Minimal spaces with cyclic group of homeomorphisms

TL;DR

This paper investigates the entropy of functional envelopes in topological dynamical systems, introduces Slovak spaces with cyclic homeomorphism groups, and constructs examples with surprising entropy properties, including non-uniqueness of the circle.

Contribution

It introduces Slovak spaces with cyclic homeomorphism groups, providing new examples of dynamical systems with unique entropy characteristics and resolving longstanding open problems.

Findings

Entropies are infinite for zero-dimensional spaces unless the system is equicontinuous.

Existence of systems with positive entropy but zero entropy in their functional envelopes.

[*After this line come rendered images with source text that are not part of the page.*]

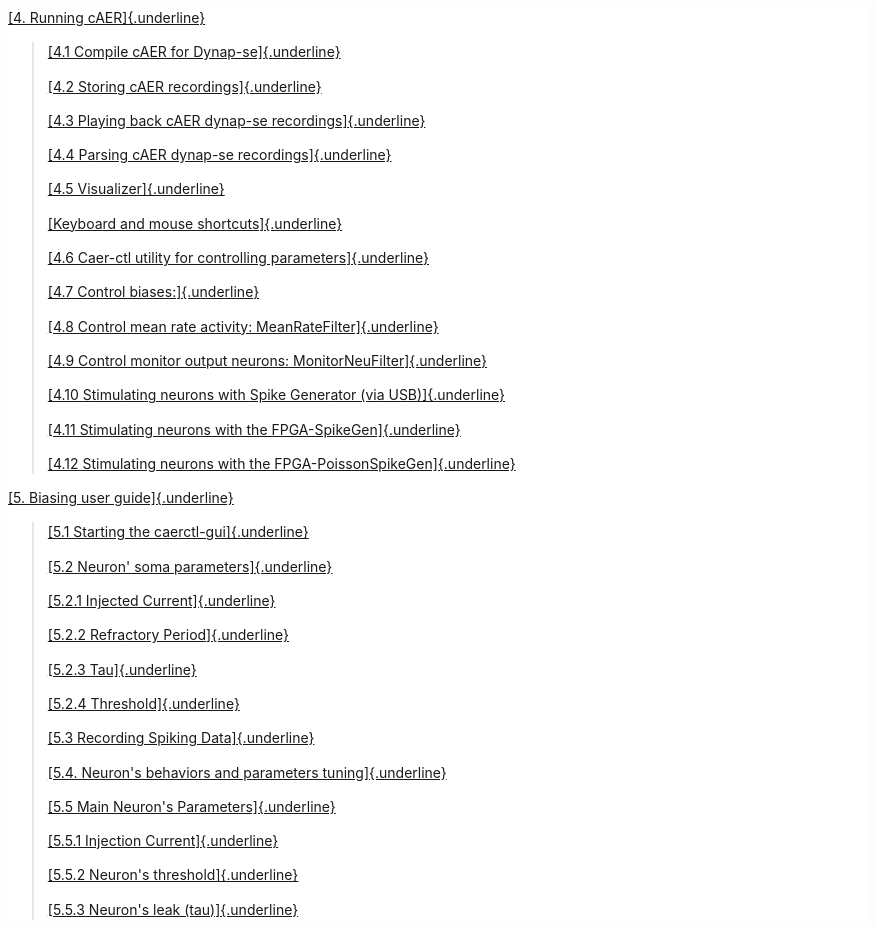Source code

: [[4. Running cAER]{.underline}](#running-caer)

> [[4.1 Compile cAER for
> Dynap-se]{.underline}](#compile-caer-for-dynap-se)
>
> [[4.2 Storing cAER recordings]{.underline}](#storing-caer-recordings)
>
> [[4.3 Playing back cAER dynap-se
> recordings]{.underline}](#playing-back-caer-dynap-se-recordings)
>
> [[4.4 Parsing cAER dynap-se
> recordings]{.underline}](#parsing-caer-dynap-se-recordings)
>
> [[4.5 Visualizer]{.underline}](#visualizer)
>
> [[Keyboard and mouse
> shortcuts]{.underline}](#keyboard-and-mouse-shortcuts)
>
> [[4.6 Caer-ctl utility for controlling
> parameters]{.underline}](#caer-ctl-utility-for-controlling-parameters)
>
> [[4.7 Control biases:]{.underline}](#control-biases)
>
> [[4.8 Control mean rate activity:
> MeanRateFilter]{.underline}](#control-mean-rate-activity-meanratefilter)
>
> [[4.9 Control monitor output neurons:
> MonitorNeuFilter]{.underline}](#control-monitor-output-neurons-monitorneufilter)
>
> [[4.10 Stimulating neurons with Spike Generator (via
> USB)]{.underline}](#stimulating-neurons-with-spike-generator-via-usb)
>
> [[4.11 Stimulating neurons with the
> FPGA-SpikeGen]{.underline}](#stimulating-neurons-with-the-fpga-spikegen)
>
> [[4.12 Stimulating neurons with the
> FPGA-PoissonSpikeGen]{.underline}](#stimulating-neurons-with-the-fpga-poissonspikegen)

[[5. Biasing user guide]{.underline}](#biasing-user-guide)

> [[5.1 Starting the
> caerctl-gui]{.underline}](#starting-the-caerctl-gui)
>
> [[5.2 Neuron' soma parameters]{.underline}](#neuron-soma-parameters)
>
> [[5.2.1 Injected Current]{.underline}](#injected-current)
>
> [[5.2.2 Refractory Period]{.underline}](#refractory-period)
>
> [[5.2.3 Tau]{.underline}](#tau)
>
> [[5.2.4 Threshold]{.underline}](#threshold)
>
> [[5.3 Recording Spiking Data]{.underline}](#recording-spiking-data)
>
> [[5.4. Neuron's behaviors and parameters
> tuning]{.underline}](#neurons-behaviors-and-parameters-tuning)
>
> [[5.5 Main Neuron's Parameters]{.underline}](#main-neurons-parameters)
>
> [[5.5.1 Injection Current]{.underline}](#injection-current)
>
> [[5.5.2 Neuron's threshold]{.underline}](#neurons-threshold)
>
> [[5.5.3 Neuron's leak (tau)]{.underline}](#neurons-leak-tau)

The circle is not unique as a non-degenerate continuum with only invertible minimal transformations.

Abstract

There are two main subjects in this paper. 1) For a topological dynamical system $(X,T)$ we study the topological entropy of its "functional envelopes" (the action of $T$ by left composition on the space of all continuous self-maps or on the space of all self-homeomorphisms of $X$). In particular we prove that for zero-dimensional spaces $X$ both entropies are infinite except when $T$ is equicontinuous (then both equal zero). 2) We call $Slovak$ $space$ any compact metric space whose homeomorphism group is cyclic and generated by a minimal homeomorphism. Using Slovak spaces we provide examples of (minimal) systems $(X,T)$ with positive entropy, yet, whose functional envelope on homeomorphisms has entropy zero (answering a question posed by Kolyada and Semikina). Finally, also using Slovak spaces, we resolve a long standing open problem whether the circle is a unique non-degenerate continuum admitting minimal continuous transformations but only invertible: No, some Slovak spaces are such, as well.